• Задание A
Определите, согласуются ли с текстом о Розанове три утверждения: (i) Розанов никого не учил и не воспитывал; (ii) у русских была надежная ограда; (iii) секрет у Розанова прочел одинокий. Для каждого ответьте «да» или «нет» и приведите решающие слова текста точной цитатой.

• Исходный текст
У каждой нации должна быть рациональная сказка, охватывающая плотным кольцом все стороны бытия и изгибающая их по направлению к центральному мифу… У русских никакой ограды не было. Отсюда ущербная беззащитность русской культуры. Розанов никого не спасал, никого не учил и не воспитывал. Но именно ему как-то походя, незаметно удалось построить ограду.


Заметил одинокий. Розанов еще не сумел.

После этого мы ждем, нам сейчас должны сказать, какую ограду. Пока нас заинтриговывают: мы, русские, исключительны по своей беззащитной широте, но среди нас, русских, есть один, который показал нам, как сложиться в округлое, как сделать так, чтобы наша широта была не в ущерб нам, а в прибыль. Секрет прочел у Розанова одинокий, мы не сумели, — я теперь могу добавить: прочтут и все одинокие; как отец одинокого собирательный, так и он сам для нас станет собиранием, собранием нашего безотцовства; мы освобождены от необходимости обдумывать, приходится ли здесь прибавлять слово «русского»; вместо нас это сделают одинокие, очень часто повторяя это слово, — загадочно часто, можно было бы даже сказать.

• Приложенный перечень

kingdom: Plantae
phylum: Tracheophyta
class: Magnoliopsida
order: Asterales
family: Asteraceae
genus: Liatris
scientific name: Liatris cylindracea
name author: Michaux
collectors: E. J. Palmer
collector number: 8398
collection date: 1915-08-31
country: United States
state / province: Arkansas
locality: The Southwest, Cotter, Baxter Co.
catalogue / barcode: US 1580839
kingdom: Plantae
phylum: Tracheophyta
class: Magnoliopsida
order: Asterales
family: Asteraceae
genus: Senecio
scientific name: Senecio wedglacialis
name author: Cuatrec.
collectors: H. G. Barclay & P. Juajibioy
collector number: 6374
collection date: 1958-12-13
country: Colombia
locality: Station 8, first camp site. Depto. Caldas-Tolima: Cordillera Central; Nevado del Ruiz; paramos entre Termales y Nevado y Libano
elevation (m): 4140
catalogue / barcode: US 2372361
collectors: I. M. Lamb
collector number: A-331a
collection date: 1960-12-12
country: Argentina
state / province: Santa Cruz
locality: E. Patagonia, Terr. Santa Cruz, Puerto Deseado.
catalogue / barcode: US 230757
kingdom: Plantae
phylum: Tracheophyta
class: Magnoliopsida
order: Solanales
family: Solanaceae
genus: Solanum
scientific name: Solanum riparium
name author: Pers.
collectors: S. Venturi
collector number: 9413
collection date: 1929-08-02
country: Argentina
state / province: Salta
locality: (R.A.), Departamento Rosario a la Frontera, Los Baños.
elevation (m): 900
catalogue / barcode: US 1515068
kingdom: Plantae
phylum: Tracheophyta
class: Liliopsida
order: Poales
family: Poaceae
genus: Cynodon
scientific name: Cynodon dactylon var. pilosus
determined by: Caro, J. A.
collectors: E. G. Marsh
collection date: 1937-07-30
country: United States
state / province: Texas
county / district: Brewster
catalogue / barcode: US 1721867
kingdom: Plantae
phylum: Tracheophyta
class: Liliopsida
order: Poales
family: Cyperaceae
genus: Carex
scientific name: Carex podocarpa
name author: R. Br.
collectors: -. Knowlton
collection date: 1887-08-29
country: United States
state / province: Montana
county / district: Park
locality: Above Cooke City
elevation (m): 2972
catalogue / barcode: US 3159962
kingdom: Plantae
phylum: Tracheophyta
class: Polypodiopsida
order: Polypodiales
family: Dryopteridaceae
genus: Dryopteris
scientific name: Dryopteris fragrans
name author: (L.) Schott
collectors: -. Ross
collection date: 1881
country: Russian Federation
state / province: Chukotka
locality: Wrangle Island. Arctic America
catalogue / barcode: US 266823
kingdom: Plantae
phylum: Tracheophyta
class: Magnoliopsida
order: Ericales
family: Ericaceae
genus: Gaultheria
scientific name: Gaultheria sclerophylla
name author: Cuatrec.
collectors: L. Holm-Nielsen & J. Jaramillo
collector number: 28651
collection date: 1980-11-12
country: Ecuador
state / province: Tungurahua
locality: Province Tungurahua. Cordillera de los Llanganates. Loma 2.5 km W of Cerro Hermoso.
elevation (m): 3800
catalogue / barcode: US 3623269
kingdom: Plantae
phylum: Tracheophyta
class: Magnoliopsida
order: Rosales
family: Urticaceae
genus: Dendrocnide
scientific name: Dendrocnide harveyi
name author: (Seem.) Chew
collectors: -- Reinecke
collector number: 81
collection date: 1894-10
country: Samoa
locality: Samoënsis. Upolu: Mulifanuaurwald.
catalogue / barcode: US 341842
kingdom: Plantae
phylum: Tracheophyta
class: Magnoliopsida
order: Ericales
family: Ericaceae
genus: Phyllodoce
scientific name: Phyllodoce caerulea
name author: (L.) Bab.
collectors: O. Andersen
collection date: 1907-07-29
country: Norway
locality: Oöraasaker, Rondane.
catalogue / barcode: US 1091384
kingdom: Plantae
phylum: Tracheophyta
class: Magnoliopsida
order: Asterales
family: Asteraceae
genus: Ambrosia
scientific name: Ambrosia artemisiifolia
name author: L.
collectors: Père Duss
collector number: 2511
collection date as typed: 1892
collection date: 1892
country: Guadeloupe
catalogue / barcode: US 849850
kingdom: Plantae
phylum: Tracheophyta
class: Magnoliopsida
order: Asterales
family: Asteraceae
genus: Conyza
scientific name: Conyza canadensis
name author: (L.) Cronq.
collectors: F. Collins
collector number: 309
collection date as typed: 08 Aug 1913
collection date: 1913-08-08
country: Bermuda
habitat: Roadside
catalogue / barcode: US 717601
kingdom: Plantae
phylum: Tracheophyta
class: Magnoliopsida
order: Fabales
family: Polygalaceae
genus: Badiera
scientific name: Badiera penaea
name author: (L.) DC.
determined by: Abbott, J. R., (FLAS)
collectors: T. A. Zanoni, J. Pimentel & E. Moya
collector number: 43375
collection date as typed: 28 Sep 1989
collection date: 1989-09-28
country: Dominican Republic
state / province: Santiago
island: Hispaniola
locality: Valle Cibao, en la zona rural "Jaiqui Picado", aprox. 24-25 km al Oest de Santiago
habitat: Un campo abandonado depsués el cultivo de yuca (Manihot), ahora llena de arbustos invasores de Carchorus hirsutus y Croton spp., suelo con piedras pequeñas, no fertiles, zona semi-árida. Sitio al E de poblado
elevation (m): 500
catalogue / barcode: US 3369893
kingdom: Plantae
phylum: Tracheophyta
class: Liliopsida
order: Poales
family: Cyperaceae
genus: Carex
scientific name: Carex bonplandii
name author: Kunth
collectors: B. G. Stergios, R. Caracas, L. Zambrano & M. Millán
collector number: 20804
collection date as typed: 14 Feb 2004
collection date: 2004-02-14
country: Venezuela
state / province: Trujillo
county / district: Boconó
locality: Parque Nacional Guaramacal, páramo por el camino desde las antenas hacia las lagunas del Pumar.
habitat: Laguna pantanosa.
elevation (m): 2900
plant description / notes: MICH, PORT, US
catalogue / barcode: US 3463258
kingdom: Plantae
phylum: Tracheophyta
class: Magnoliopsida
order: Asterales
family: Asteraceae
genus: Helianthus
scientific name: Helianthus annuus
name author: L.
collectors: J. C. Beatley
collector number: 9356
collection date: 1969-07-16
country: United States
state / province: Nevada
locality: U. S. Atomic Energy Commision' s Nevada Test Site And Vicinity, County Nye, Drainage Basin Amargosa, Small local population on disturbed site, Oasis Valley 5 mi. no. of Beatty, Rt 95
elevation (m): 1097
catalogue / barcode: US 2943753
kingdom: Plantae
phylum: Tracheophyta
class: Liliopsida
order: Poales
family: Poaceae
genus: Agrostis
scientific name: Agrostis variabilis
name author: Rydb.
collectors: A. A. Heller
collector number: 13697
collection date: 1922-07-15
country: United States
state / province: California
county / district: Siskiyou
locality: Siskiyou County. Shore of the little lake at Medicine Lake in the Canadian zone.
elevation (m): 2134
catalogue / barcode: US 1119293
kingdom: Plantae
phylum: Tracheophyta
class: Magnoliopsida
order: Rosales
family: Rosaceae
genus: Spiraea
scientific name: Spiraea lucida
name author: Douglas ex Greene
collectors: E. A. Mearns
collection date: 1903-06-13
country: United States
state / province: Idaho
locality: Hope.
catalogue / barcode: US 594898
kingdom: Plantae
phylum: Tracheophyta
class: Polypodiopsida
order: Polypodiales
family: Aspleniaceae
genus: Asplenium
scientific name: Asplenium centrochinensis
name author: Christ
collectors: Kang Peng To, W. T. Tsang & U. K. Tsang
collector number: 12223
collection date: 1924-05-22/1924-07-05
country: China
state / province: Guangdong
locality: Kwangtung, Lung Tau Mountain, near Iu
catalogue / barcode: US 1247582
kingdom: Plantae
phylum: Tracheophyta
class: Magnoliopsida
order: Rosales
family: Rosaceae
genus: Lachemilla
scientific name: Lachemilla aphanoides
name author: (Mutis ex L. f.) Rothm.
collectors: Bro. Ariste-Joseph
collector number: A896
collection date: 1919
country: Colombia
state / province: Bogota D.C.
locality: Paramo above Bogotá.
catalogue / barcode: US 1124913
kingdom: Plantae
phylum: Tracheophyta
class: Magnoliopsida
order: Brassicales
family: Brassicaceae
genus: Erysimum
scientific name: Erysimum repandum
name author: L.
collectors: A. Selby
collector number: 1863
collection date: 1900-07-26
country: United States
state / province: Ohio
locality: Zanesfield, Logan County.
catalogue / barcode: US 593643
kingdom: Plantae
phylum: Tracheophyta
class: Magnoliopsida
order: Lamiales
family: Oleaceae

• Задание B
Замените в перечне «collectors» на «collected by» и выведите заново только его строки: начните со строки, где есть «state / province: Chukotka», и закончите строкой с «scientific name: Conyza canadensis». Все остальное оставьте без изменений.

• Письменный ответ A
(i) Да: «Розанов никого не спасал, никого не учил и не воспитывал».
(ii) Нет: «У русских никакой ограды не было».
(iii) Да: «Секрет прочел у Розанова одинокий, мы не сумели».

• Письменный ответ B
state / province: Chukotka
locality: Wrangle Island. Arctic America
catalogue / barcode: US 266823
kingdom: Plantae
phylum: Tracheophyta
class: Magnoliopsida
order: Ericales
family: Ericaceae
genus: Gaultheria
scientific name: Gaultheria sclerophylla
name author: Cuatrec.
collected by: L. Holm-Nielsen & J. Jaramillo
collector number: 28651
collection date: 1980-11-12
country: Ecuador
state / province: Tungurahua
locality: Province Tungurahua. Cordillera de los Llanganates. Loma 2.5 km W of Cerro Hermoso.
elevation (m): 3800
catalogue / barcode: US 3623269
kingdom: Plantae
phylum: Tracheophyta
class: Magnoliopsida
order: Rosales
family: Urticaceae
genus: Dendrocnide
scientific name: Dendrocnide harveyi
name author: (Seem.) Chew
collected by: -- Reinecke
collector number: 81
collection date: 1894-10
country: Samoa
locality: Samoënsis. Upolu: Mulifanuaurwald.
catalogue / barcode: US 341842
kingdom: Plantae
phylum: Tracheophyta
class: Magnoliopsida
order: Ericales
family: Ericaceae
genus: Phyllodoce
scientific name: Phyllodoce caerulea
name author: (L.) Bab.
collected by: O. Andersen
collection date: 1907-07-29
country: Norway
locality: Oöraasaker, Rondane.
catalogue / barcode: US 1091384
kingdom: Plantae
phylum: Tracheophyta
class: Magnoliopsida
order: Asterales
family: Asteraceae
genus: Ambrosia
scientific name: Ambrosia artemisiifolia
name author: L.
collected by: Père Duss
collector number: 2511
collection date as typed: 1892
collection date: 1892
country: Guadeloupe
catalogue / barcode: US 849850
kingdom: Plantae
phylum: Tracheophyta
class: Magnoliopsida
order: Asterales
family: Asteraceae
genus: Conyza
scientific name: Conyza canadensis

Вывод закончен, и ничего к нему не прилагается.